# Fainters



## DebMc (Dec 11, 2009)

In kids, does the level of myotonia increase as they mature? :whatgoat: Does anyone know?

The reason I ask is, my buckling is more myotonic now than when I brought him home a month ago. Doesn't make much sense. Now that he's settled in and used to us all, it seems like he shouldn't startle as often. But it's the intensity that has increased, which in turn makes the episodes more noticeable. When he startles now, he falls over and faints. Before he just became stiff legged. Is this increase in intensity normal?

I also have this buckling's sister. Her level of myotonia hasn't really changed. She just gets a bit stiff legged and stalls, and has since day 1. Do bucks tend to be more myotonic than the does? Just curious. I'm new to fainters.

One thing I do like about the fainting is that once the buckling falls over, he's all mine. :laugh: I can pick him right up and brush him and hug him and spritz his coat w/herbal fly repellent. he, he, he! Sure a lot easier than having to catch or lure him w/peanuts. Figure I might as well take advantage of the fainting spells while he's still small enough to pick up and hold. :wink: 

Deb Mc


----------



## KW Farms (Jun 21, 2008)

I'm pretty sure they show more myotonia as kids and as they grow and mature it gradually decreases...though not all are the same.

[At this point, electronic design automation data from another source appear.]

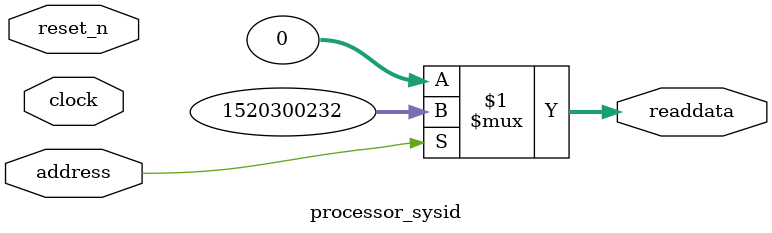
<source format=v>



// synthesis translate_off
`timescale 1ns / 1ps
// synthesis translate_on

// turn off superfluous verilog processor warnings 
// altera message_level Level1 
// altera message_off 10034 10035 10036 10037 10230 10240 10030 

module processor_sysid (
               // inputs:
                address,
                clock,
                reset_n,

               // outputs:
                readdata
             )
;

  output  [ 31: 0] readdata;
  input            address;
  input            clock;
  input            reset_n;

  wire    [ 31: 0] readdata;
  //control_slave, which is an e_avalon_slave
  assign readdata = address ? 1520300232 : 0;

endmodule



</source>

I'm no expert on Fainters though.


----------



## Calico Patch Farm (Mar 8, 2011)

We had a buck once that was born here that did the same. He wasn't as intense, but it seemed like it happened more and more often. He is the only real fainter I have ever owned so I don't know if it is normal or not.


----------



## DebMc (Dec 11, 2009)

Well, here it seems the level of myotonia increases as the kids mature. Of the 3 MSFGA kids I have, two (buckling and unrelated doeling) have increased and one (sister to the buckling) has remained the same. :kidblue: :kidred: :kidred: 

Yesterday, Dove fell head over heels. Silly girl scared herself somehow when running in zoomie mode. She's so self-confident and so everything friendly that I'm surprised she faints at all. :crazy:

Deb Mc


----------



## DebMc (Dec 11, 2009)

I asked my buckling's breeder about it and here's the explanation she provided:

"I thought something was wrong with <their dam> when she first really started fainting strongly because she was SO stiff but as strange as it sounds its like her myotonia just turned on strong when she hit about 1.5 yrs old. It seems that some of them (when they are new to a situation) don't faint because they are always on guard but once they become comfortable with people and surroundings they stiffen up more often."

Makes sense!

Deb Mc


----------